For the data below, restate word for word only the lines from the line containing "[904,257,980,271] [525,282,597,296] the" through the line containing "[770,382,830,392] seaweeds ->", both ends included.

··· Data for review ···

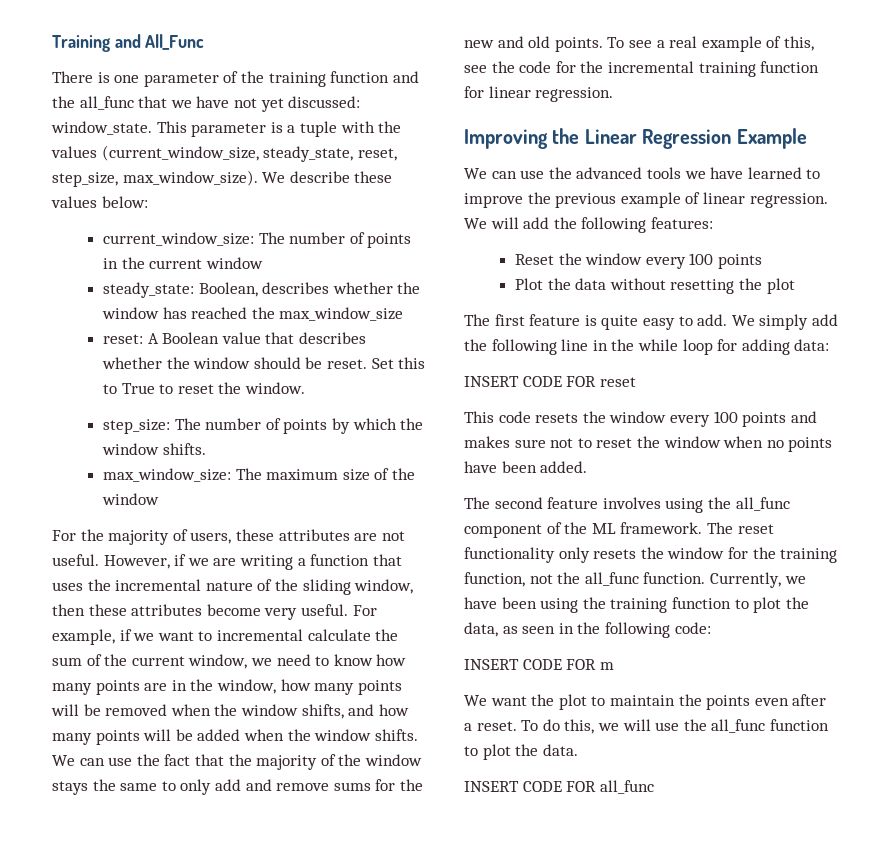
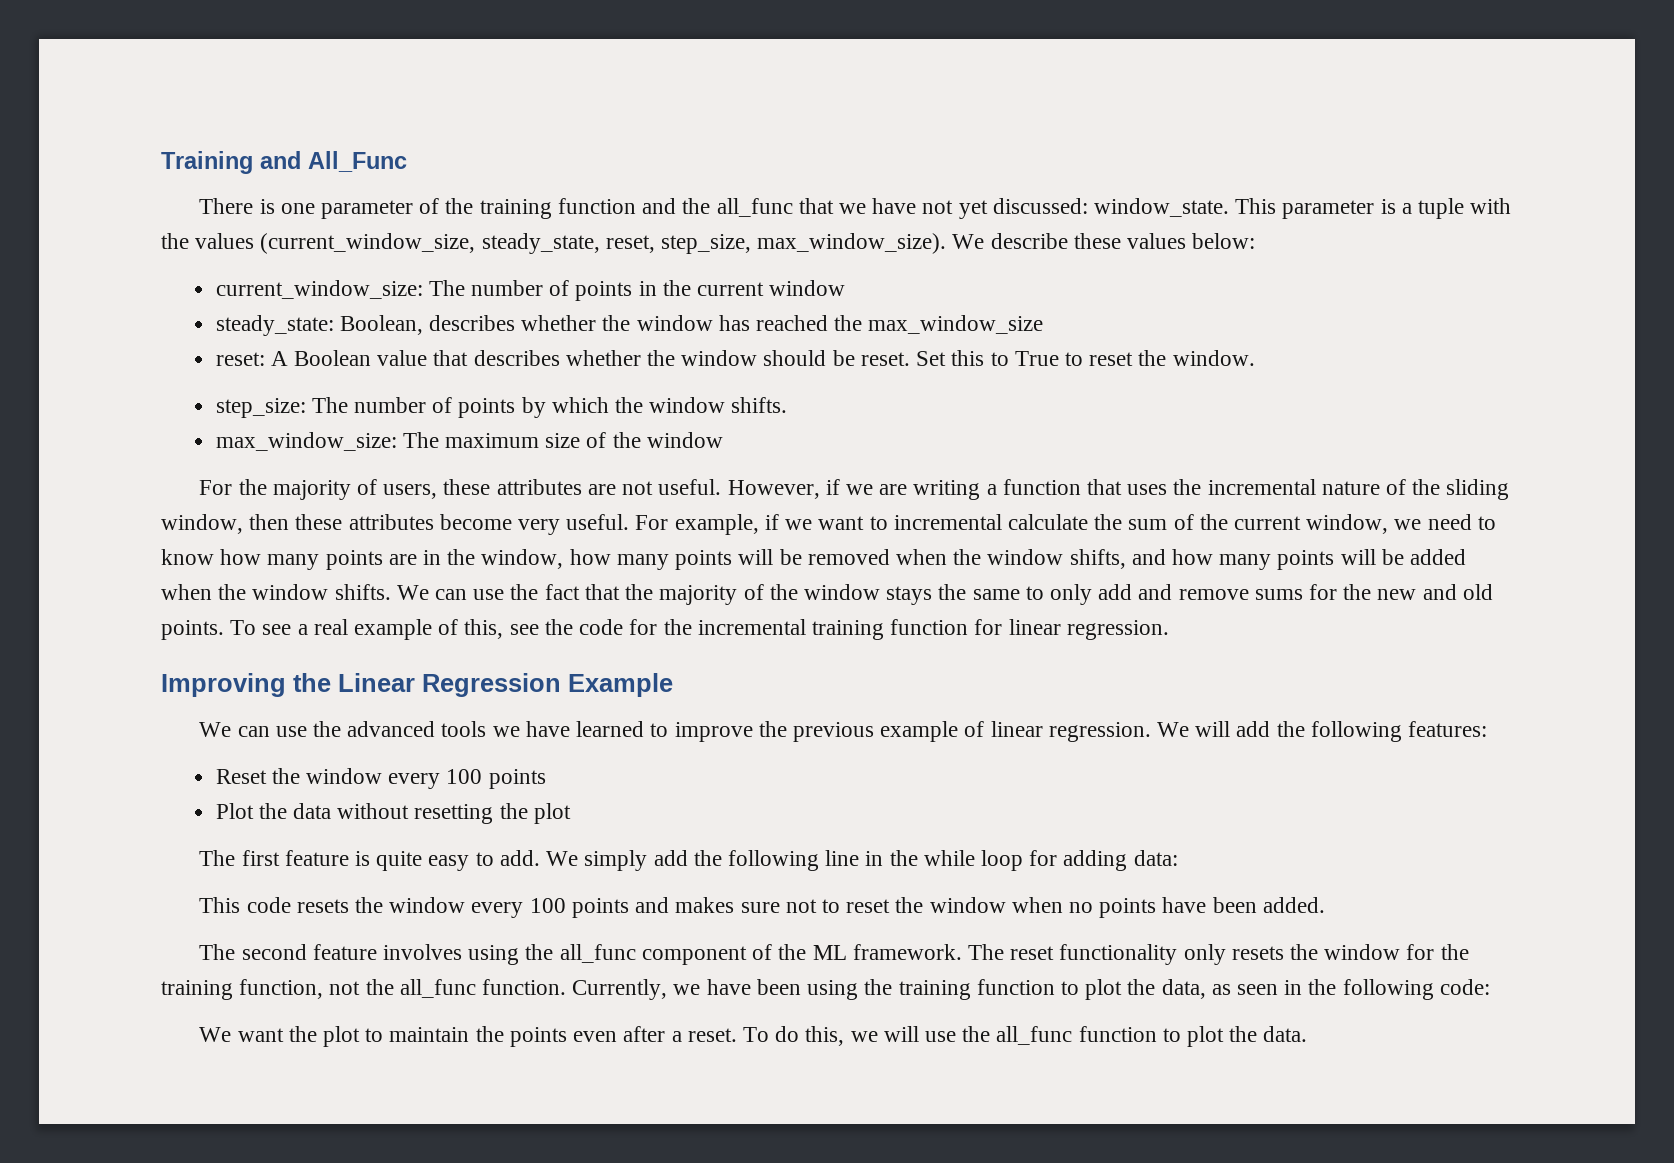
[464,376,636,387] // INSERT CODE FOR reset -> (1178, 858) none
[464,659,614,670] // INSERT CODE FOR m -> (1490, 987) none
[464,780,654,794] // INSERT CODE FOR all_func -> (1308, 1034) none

···
··· Data for review ···

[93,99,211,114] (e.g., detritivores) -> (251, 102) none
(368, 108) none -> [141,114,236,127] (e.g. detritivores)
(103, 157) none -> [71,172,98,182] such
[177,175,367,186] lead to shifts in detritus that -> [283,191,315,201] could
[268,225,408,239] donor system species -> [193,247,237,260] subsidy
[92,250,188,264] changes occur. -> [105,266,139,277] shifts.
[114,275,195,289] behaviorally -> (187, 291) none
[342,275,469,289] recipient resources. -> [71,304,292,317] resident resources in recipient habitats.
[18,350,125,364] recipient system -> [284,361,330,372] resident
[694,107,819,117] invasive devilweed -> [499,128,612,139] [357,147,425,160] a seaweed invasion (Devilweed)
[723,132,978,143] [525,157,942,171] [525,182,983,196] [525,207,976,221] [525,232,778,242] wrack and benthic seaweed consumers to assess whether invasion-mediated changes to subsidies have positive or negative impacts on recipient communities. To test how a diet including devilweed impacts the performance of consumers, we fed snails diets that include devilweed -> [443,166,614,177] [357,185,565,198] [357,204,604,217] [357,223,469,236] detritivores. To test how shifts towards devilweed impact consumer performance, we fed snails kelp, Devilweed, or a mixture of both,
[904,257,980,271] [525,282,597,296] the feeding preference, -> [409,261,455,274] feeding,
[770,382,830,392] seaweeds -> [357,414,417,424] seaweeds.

···

Exercise answer:
[904,257,980,271] [525,282,597,296] the feeding preference, -> [409,261,455,274] feeding,
[770,382,830,392] seaweeds -> [357,414,417,424] seaweeds.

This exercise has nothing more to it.